§ SOURCE MATERIAL
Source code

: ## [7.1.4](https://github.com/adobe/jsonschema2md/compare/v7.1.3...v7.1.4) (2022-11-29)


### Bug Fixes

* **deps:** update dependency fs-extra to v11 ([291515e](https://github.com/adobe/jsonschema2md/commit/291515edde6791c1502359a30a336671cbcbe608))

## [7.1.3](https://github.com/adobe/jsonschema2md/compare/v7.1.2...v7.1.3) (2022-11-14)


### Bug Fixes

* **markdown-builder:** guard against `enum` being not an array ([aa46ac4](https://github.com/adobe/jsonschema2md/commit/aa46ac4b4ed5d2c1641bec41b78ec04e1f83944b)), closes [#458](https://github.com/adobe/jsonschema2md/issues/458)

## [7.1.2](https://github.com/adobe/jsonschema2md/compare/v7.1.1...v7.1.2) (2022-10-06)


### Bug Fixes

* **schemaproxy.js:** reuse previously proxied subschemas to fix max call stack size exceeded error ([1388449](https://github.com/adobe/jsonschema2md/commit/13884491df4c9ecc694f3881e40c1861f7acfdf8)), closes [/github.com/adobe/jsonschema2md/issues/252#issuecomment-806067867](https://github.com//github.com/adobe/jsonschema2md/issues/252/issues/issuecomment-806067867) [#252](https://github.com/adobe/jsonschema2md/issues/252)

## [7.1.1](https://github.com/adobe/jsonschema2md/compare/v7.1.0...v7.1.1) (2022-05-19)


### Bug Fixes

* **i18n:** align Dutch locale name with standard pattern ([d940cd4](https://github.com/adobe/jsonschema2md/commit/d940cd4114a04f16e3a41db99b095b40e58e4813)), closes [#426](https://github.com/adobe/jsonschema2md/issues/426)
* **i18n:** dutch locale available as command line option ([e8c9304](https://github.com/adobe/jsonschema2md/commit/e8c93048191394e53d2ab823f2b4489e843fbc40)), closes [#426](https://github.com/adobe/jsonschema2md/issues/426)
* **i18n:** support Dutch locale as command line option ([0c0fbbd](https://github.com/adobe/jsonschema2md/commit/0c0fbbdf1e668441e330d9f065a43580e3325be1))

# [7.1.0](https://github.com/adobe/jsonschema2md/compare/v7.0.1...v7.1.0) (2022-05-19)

§ ACTIVITY
Locate every line of the material above that contains the string "locale", treating uppercase and lowercase letters as different, and copy each of those lines.

§ EXERCISE RESULT
* **i18n:** align Dutch locale name with standard pattern ([d940cd4](https://github.com/adobe/jsonschema2md/commit/d940cd4114a04f16e3a41db99b095b40e58e4813)), closes [#426](https://github.com/adobe/jsonschema2md/issues/426)
* **i18n:** dutch locale available as command line option ([e8c9304](https://github.com/adobe/jsonschema2md/commit/e8c93048191394e53d2ab823f2b4489e843fbc40)), closes [#426](https://github.com/adobe/jsonschema2md/issues/426)
* **i18n:** support Dutch locale as command line option ([0c0fbbd](https://github.com/adobe/jsonschema2md/commit/0c0fbbdf1e668441e330d9f065a43580e3325be1))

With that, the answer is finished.